_Problem requirements_: Copy all of the material below line for line, keeping every character, space, and line break unchanged.
--- Exercise input Enclosed Below ---
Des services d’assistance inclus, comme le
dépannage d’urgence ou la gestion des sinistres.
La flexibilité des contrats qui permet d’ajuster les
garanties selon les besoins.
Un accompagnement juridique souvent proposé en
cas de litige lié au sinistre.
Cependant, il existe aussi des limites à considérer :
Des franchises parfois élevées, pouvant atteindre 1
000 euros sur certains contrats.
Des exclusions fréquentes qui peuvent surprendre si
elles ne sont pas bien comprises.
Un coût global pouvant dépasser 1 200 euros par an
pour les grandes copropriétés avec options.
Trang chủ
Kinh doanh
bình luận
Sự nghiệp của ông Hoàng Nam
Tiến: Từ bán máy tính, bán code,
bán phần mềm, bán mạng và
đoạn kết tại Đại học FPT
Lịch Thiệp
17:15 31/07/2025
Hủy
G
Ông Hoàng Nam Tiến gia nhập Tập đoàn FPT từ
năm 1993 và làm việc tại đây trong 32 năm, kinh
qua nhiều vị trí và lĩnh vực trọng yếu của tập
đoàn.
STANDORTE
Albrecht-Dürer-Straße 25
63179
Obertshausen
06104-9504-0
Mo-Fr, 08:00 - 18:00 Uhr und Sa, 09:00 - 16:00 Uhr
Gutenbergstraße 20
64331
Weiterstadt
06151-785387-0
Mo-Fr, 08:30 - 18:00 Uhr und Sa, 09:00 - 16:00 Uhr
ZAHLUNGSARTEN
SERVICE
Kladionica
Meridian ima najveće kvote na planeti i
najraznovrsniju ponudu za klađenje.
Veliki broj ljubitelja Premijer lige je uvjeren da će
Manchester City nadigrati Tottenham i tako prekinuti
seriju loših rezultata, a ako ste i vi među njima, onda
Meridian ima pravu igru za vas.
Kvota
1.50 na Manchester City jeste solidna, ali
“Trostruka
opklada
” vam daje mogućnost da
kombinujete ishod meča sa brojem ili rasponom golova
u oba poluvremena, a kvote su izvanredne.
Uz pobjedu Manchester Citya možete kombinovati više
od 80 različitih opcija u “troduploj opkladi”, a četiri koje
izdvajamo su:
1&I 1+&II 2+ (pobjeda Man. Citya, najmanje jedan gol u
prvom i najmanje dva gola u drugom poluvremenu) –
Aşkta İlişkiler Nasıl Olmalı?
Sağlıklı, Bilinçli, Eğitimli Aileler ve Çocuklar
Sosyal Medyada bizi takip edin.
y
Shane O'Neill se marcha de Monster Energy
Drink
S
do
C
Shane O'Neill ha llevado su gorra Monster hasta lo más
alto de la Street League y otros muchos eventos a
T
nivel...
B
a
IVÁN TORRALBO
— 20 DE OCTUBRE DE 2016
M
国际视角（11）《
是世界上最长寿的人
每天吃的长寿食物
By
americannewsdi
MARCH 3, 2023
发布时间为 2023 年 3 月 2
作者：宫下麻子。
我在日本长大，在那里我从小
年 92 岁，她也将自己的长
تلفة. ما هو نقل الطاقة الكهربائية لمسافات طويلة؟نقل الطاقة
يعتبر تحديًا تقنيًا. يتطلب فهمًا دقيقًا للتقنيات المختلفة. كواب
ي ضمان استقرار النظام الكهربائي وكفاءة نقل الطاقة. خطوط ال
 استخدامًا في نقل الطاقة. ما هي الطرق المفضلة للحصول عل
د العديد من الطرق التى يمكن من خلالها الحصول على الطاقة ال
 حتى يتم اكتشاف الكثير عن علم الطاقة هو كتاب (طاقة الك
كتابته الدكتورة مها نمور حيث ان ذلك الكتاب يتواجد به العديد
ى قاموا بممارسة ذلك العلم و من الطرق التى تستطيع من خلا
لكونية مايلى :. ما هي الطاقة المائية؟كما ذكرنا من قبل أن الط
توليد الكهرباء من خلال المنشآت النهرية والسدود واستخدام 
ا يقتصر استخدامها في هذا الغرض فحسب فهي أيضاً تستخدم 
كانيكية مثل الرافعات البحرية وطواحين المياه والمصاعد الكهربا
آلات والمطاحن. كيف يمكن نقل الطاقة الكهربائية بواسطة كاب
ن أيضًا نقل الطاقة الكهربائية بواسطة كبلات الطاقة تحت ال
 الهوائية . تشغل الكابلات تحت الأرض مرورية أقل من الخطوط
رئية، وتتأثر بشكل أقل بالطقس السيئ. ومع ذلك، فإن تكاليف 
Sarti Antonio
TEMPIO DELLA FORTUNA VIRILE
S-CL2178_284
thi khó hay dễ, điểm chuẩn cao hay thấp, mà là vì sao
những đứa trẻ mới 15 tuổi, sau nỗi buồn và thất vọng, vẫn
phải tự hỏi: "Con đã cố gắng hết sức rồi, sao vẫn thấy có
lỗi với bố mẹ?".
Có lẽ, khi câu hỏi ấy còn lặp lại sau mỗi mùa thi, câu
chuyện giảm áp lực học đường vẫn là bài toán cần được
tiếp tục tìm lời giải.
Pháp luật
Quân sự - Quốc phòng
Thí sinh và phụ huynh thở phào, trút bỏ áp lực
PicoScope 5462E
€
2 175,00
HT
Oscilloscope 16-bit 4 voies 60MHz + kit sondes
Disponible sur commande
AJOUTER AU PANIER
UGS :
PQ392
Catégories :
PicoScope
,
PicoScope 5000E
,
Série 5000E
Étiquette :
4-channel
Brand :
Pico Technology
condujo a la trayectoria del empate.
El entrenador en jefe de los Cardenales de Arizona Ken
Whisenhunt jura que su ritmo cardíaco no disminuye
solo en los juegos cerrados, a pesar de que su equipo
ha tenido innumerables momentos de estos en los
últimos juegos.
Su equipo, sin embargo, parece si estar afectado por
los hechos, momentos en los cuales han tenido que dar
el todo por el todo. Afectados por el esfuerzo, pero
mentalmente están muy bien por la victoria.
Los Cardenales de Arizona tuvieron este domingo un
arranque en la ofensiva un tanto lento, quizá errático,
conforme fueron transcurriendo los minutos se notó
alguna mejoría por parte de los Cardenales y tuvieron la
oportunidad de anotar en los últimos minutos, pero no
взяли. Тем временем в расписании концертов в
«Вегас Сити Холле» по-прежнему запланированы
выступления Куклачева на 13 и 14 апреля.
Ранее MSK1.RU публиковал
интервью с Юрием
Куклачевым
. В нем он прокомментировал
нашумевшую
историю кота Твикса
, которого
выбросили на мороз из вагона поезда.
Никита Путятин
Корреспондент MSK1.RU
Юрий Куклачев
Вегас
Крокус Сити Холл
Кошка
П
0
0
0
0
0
--- End of Enclosed Exercise input ---
_Answer for the task_:
Des services d’assistance inclus, comme le
dépannage d’urgence ou la gestion des sinistres.
La flexibilité des contrats qui permet d’ajuster les
garanties selon les besoins.
Un accompagnement juridique souvent proposé en
cas de litige lié au sinistre.
Cependant, il existe aussi des limites à considérer :
Des franchises parfois élevées, pouvant atteindre 1
000 euros sur certains contrats.
Des exclusions fréquentes qui peuvent surprendre si
elles ne sont pas bien comprises.
Un coût global pouvant dépasser 1 200 euros par an
pour les grandes copropriétés avec options.
Trang chủ
Kinh doanh
bình luận
Sự nghiệp của ông Hoàng Nam
Tiến: Từ bán máy tính, bán code,
bán phần mềm, bán mạng và
đoạn kết tại Đại học FPT
Lịch Thiệp
17:15 31/07/2025
Hủy
G
Ông Hoàng Nam Tiến gia nhập Tập đoàn FPT từ
năm 1993 và làm việc tại đây trong 32 năm, kinh
qua nhiều vị trí và lĩnh vực trọng yếu của tập
đoàn.
STANDORTE
Albrecht-Dürer-Straße 25
63179
Obertshausen
06104-9504-0
Mo-Fr, 08:00 - 18:00 Uhr und Sa, 09:00 - 16:00 Uhr
Gutenbergstraße 20
64331
Weiterstadt
06151-785387-0
Mo-Fr, 08:30 - 18:00 Uhr und Sa, 09:00 - 16:00 Uhr
ZAHLUNGSARTEN
SERVICE
Kladionica
Meridian ima najveće kvote na planeti i
najraznovrsniju ponudu za klađenje.
Veliki broj ljubitelja Premijer lige je uvjeren da će
Manchester City nadigrati Tottenham i tako prekinuti
seriju loših rezultata, a ako ste i vi među njima, onda
Meridian ima pravu igru za vas.
Kvota
1.50 na Manchester City jeste solidna, ali
“Trostruka
opklada
” vam daje mogućnost da
kombinujete ishod meča sa brojem ili rasponom golova
u oba poluvremena, a kvote su izvanredne.
Uz pobjedu Manchester Citya možete kombinovati više
od 80 različitih opcija u “troduploj opkladi”, a četiri koje
izdvajamo su:
1&I 1+&II 2+ (pobjeda Man. Citya, najmanje jedan gol u
prvom i najmanje dva gola u drugom poluvremenu) –
Aşkta İlişkiler Nasıl Olmalı?
Sağlıklı, Bilinçli, Eğitimli Aileler ve Çocuklar
Sosyal Medyada bizi takip edin.
y
Shane O'Neill se marcha de Monster Energy
Drink
S
do
C
Shane O'Neill ha llevado su gorra Monster hasta lo más
alto de la Street League y otros muchos eventos a
T
nivel...
B
a
IVÁN TORRALBO
— 20 DE OCTUBRE DE 2016
M
国际视角（11）《
是世界上最长寿的人
每天吃的长寿食物
By
americannewsdi
MARCH 3, 2023
发布时间为 2023 年 3 月 2
作者：宫下麻子。
我在日本长大，在那里我从小
年 92 岁，她也将自己的长
تلفة. ما هو نقل الطاقة الكهربائية لمسافات طويلة؟نقل الطاقة
يعتبر تحديًا تقنيًا. يتطلب فهمًا دقيقًا للتقنيات المختلفة. كواب
ي ضمان استقرار النظام الكهربائي وكفاءة نقل الطاقة. خطوط ال
 استخدامًا في نقل الطاقة. ما هي الطرق المفضلة للحصول عل
د العديد من الطرق التى يمكن من خلالها الحصول على الطاقة ال
 حتى يتم اكتشاف الكثير عن علم الطاقة هو كتاب (طاقة الك
كتابته الدكتورة مها نمور حيث ان ذلك الكتاب يتواجد به العديد
ى قاموا بممارسة ذلك العلم و من الطرق التى تستطيع من خلا
لكونية مايلى :. ما هي الطاقة المائية؟كما ذكرنا من قبل أن الط
توليد الكهرباء من خلال المنشآت النهرية والسدود واستخدام 
ا يقتصر استخدامها في هذا الغرض فحسب فهي أيضاً تستخدم 
كانيكية مثل الرافعات البحرية وطواحين المياه والمصاعد الكهربا
آلات والمطاحن. كيف يمكن نقل الطاقة الكهربائية بواسطة كاب
ن أيضًا نقل الطاقة الكهربائية بواسطة كبلات الطاقة تحت ال
 الهوائية . تشغل الكابلات تحت الأرض مرورية أقل من الخطوط
رئية، وتتأثر بشكل أقل بالطقس السيئ. ومع ذلك، فإن تكاليف 
Sarti Antonio
TEMPIO DELLA FORTUNA VIRILE
S-CL2178_284
thi khó hay dễ, điểm chuẩn cao hay thấp, mà là vì sao
những đứa trẻ mới 15 tuổi, sau nỗi buồn và thất vọng, vẫn
phải tự hỏi: "Con đã cố gắng hết sức rồi, sao vẫn thấy có
lỗi với bố mẹ?".
Có lẽ, khi câu hỏi ấy còn lặp lại sau mỗi mùa thi, câu
chuyện giảm áp lực học đường vẫn là bài toán cần được
tiếp tục tìm lời giải.
Pháp luật
Quân sự - Quốc phòng
Thí sinh và phụ huynh thở phào, trút bỏ áp lực
PicoScope 5462E
€
2 175,00
HT
Oscilloscope 16-bit 4 voies 60MHz + kit sondes
Disponible sur commande
AJOUTER AU PANIER
UGS :
PQ392
Catégories :
PicoScope
,
PicoScope 5000E
,
Série 5000E
Étiquette :
4-channel
Brand :
Pico Technology
condujo a la trayectoria del empate.
El entrenador en jefe de los Cardenales de Arizona Ken
Whisenhunt jura que su ritmo cardíaco no disminuye
solo en los juegos cerrados, a pesar de que su equipo
ha tenido innumerables momentos de estos en los
últimos juegos.
Su equipo, sin embargo, parece si estar afectado por
los hechos, momentos en los cuales han tenido que dar
el todo por el todo. Afectados por el esfuerzo, pero
mentalmente están muy bien por la victoria.
Los Cardenales de Arizona tuvieron este domingo un
arranque en la ofensiva un tanto lento, quizá errático,
conforme fueron transcurriendo los minutos se notó
alguna mejoría por parte de los Cardenales y tuvieron la
oportunidad de anotar en los últimos minutos, pero no
взяли. Тем временем в расписании концертов в
«Вегас Сити Холле» по-прежнему запланированы
выступления Куклачева на 13 и 14 апреля.
Ранее MSK1.RU публиковал
интервью с Юрием
Куклачевым
. В нем он прокомментировал
нашумевшую
историю кота Твикса
, которого
выбросили на мороз из вагона поезда.
Никита Путятин
Корреспондент MSK1.RU
Юрий Куклачев
Вегас
Крокус Сити Холл
Кошка
П
0
0
0
0
0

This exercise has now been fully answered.